One of the many cards in the game, translation provided by everyone's favorite game critic Tim Rogers. One of the many cards in the game, translation provided by game critic and developer Tim Rogers.

"Million Onion Hotel has a contradiction: this is a pure videogame, but the people who love videogames want to play on PC, Switch or PS4,” he argues. “I want to make these people play on mobile."

"Four years ago, it was possible. People were feeling the possibility that maybe smartphones can be a platform for proper videogames. But now, I feel that people think of smartphone games as casual – almost everyone thinks like this."

Fighting this perception has been difficult for Kimura, who says that getting press attention for Million Onion Hotel has been an uphill battle of the kind he's never experienced before. "This is not Clash of Clans or something,” he states. “I want to hear the opinions of core game players, who love Nintendo; who love Sonic. I'm really interested in what they will say."

As someone who broadly fits into that category, I have nothing but good things to say about Million Onion Hotel.

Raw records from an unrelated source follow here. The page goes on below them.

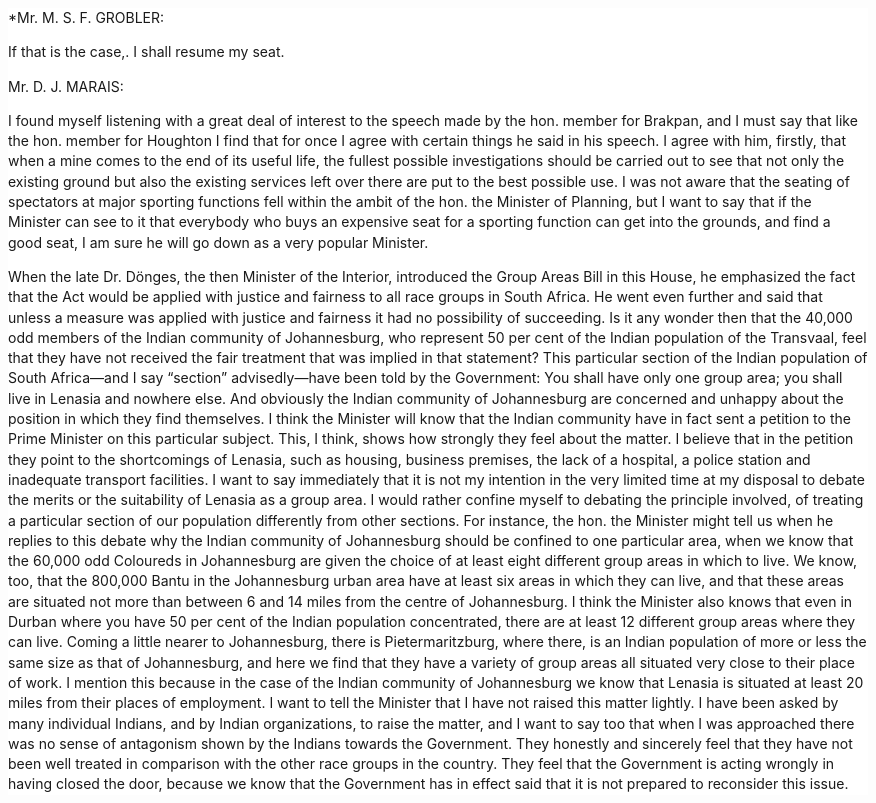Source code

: </speech>

<speech by="#grobler">

<from>*Mr. <person refersTo="hansard_za">M. S. F. GROBLER</person>:</from>

<p>If that is the case,. I shall resume my seat.</p>

</speech>

<speech by="#marais">

<from>Mr. <person refersTo="hansard_za">D. J. MARAIS</person>:</from>

<p>I found myself listening with a great deal of interest to the speech made by the hon. member for Brakpan, and I must say that like the hon. member for Houghton I find that for once I agree with certain things he said in his speech. I agree with him, firstly, that when a mine comes to the end of its useful life, the fullest possible investigations should be carried out to see that not only the existing ground but also the existing services left over there are put to the best possible use. I was not aware that the seating of spectators at major sporting functions fell within the ambit of the hon. the Minister of Planning, but I want to say that if the Minister can see to it that everybody who buys an expensive seat for a sporting function can get into the grounds, and find a good seat, I am sure he will go down as a very popular Minister.</p>

<p>When the late Dr. Dönges, the then Minister of the Interior, introduced the Group Areas Bill in this House, he emphasized the fact that the Act would be applied with justice and fairness to all race groups in South Africa. He went even further and said that unless a measure was applied with justice and fairness it had no possibility of succeeding. Is it any wonder then that the 40,000 odd members of the Indian community of Johannesburg, who <span class="col_6967-6968" refersTo="page_0689"/>represent 50 per cent of the Indian population of the Transvaal, feel that they have not received the fair treatment that was implied in that statement? This particular section of the Indian population of South Africa&#x2014;and I say &#x201C;section&#x201D; advisedly&#x2014;have been told by the Government: You shall have only one group area; you shall live in Lenasia and nowhere else. And obviously the Indian community of Johannesburg are concerned and unhappy about the position in which they find themselves. I think the Minister will know that the Indian community have in fact sent a petition to the Prime Minister on this particular subject. This, I think, shows how strongly they feel about the matter. I believe that in the petition they point to the shortcomings of Lenasia, such as housing, business premises, the lack of a hospital, a police station and inadequate transport facilities. I want to say immediately that it is not my intention in the very limited time at my disposal to debate the merits or the suitability of Lenasia as a group area. I would rather confine myself to debating the principle involved, of treating a particular section of our population differently from other sections. For instance, the hon. the Minister might tell us when he replies to this debate why the Indian community of Johannesburg should be confined to one particular area, when we know that the 60,000 odd Coloureds in Johannesburg are given the choice of at least eight different group areas in which to live. We know, too, that the 800,000 Bantu in the Johannesburg urban area have at least six areas in which they can live, and that these areas are situated not more than between 6 and 14 miles from the centre of Johannesburg. I think the Minister also knows that even in Durban where you have 50 per cent of the Indian population concentrated, there are at least 12 different group areas where they can live. Coming a little nearer to Johannesburg, there is Pietermaritzburg, where there, is an Indian population of more or less the same size as that of Johannesburg, and here we find that they have a variety of group areas all situated very close to their place of work. I mention this because in the case of the Indian community of Johannesburg we know that Lenasia is situated at least 20 miles from their places of employment. I want to tell the Minister that I have not raised this matter lightly. I have been asked by many individual Indians, and by Indian organizations, to raise the matter, and I want to say too that when I was approached there was no sense of antagonism shown by the Indians towards the Government. They honestly and sincerely feel that they have not been well treated in comparison with the other race groups in the country. They feel that the Government is acting wrongly in having closed the door, because we know that the Government has in effect said that it is not prepared to reconsider this issue.</p>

It's a lovely example of what can be achieved with a little layering atop a basic concept, with the addition of enemies that require multiple taps, move around, or split into several smaller targets, all combining perfectly with a combo-based scoring system to make this more than just a reflex test.

Elevating it further is the bizarre story that is sandwiched in brief vignettes between this frantic action, new scenes unlocking story cards that provide more background on the hotel's oddball residents. These cards feature some spectacular writing, as translated by game developer and critic Tim Rogers. One boss is described as a “Domestic onion robot intended to grow crops in wasteland regions,” while the card for the Space Cow features the following sage advice: “If you are troubled think about cows.”

Best of all, however, is that Kimura has found a way to get his unfiltered ideas in front of an audience, just as he was working towards as a 12-year-old hobbyist or an experimental stage performer. When I ask whether developing Million Onion Hotel evoked these same feelings, he immediately brightens. "I must say yes,” he enthuses. “It was like childhood: just between me and the player."

Million Onion Hotel is available now for iOS and Android devices.